SOASTA’s cloud-based offering for testing cloud and Web applications puts SOASTA at the forefront of boosting performance, function, scalability and reliability. Its CloudTest leverages cloud resources for load-and performance-testing and simulates traffic hitting a site or app to see how it holds up.


Taleo has come on the SaaS scene with a cloud-based, talent-management platform that marries on-demand, talent-management tools with a massive ecosystem of customers, partners and candidates. It lets firms beef up their businesses through talent acquisition, performance and compensation management.


Workday has turned SaaS on its ear with cloud-based offerings for global human resources, payroll and financial management. Calling itself an alternative to SaaS, Workday has made a big name for itself as the next generation of enterprise business services through its cloud offerings.

Wyse Technology

The PC is dying and Wyse Technology is the main suspect. Offering Cloud Client Computing, Wyse’s portfolio offers thin, zero and cloud PC client solutions with management, desktop virtualization and cloud software to support desktops, laptops and mobile devices. The PC is gasping for breath.
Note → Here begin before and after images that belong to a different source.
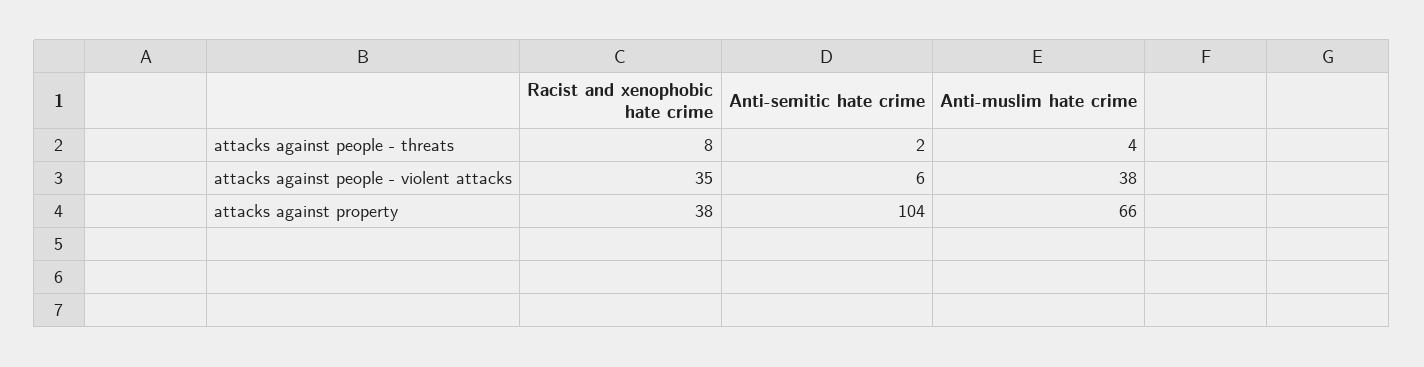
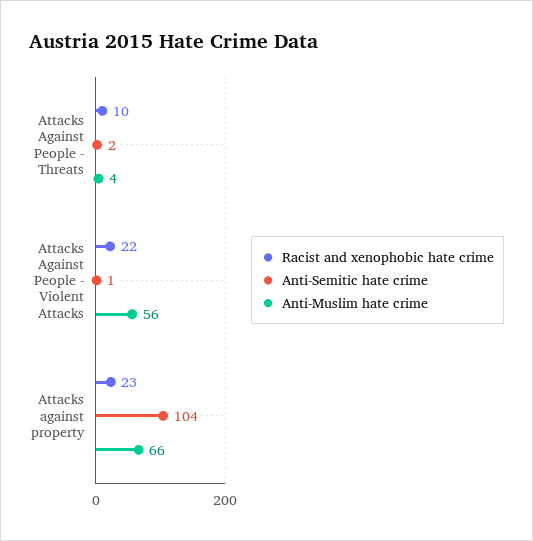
  {
    "Racist and xenophobic hate crime": {
-     "attacks against people - threats": 8,
+     "attacks against people - threats": 10,
-     "attacks against people - violent attacks": 35,
+     "attacks against people - violent attacks": 22,
-     "attacks against property": 38
+     "attacks against property": 23
    },
    "Anti-semitic hate crime": {
      "attacks against people - threats": 2,
-     "attacks against people - violent attacks": 6,
+     "attacks against people - violent attacks": 1,
      "attacks against property": 104
    },
    "Anti-muslim hate crime": {
      "attacks against people - threats": 4,
-     "attacks against people - violent attacks": 38,
+     "attacks against people - violent attacks": 56,
      "attacks against property": 66
    }
  }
Zoho offers more than 20 online applications for business, productivity and collaboration that companies can use to run business processes and manage information from the cloud. With CRM, mail, Office Suite, Invoicing, Project Management and Web Conferencing apps, plus more, Zoho covers all cloud bases.


Zuora focuses on what it calls the ’subscription economy’ and offers a cloud-based subscription billing and payment service that makes current manual processes and billing systems obsolete. With Zuora’s subscription-based offerings, businesses can provide subscription-based services to customers.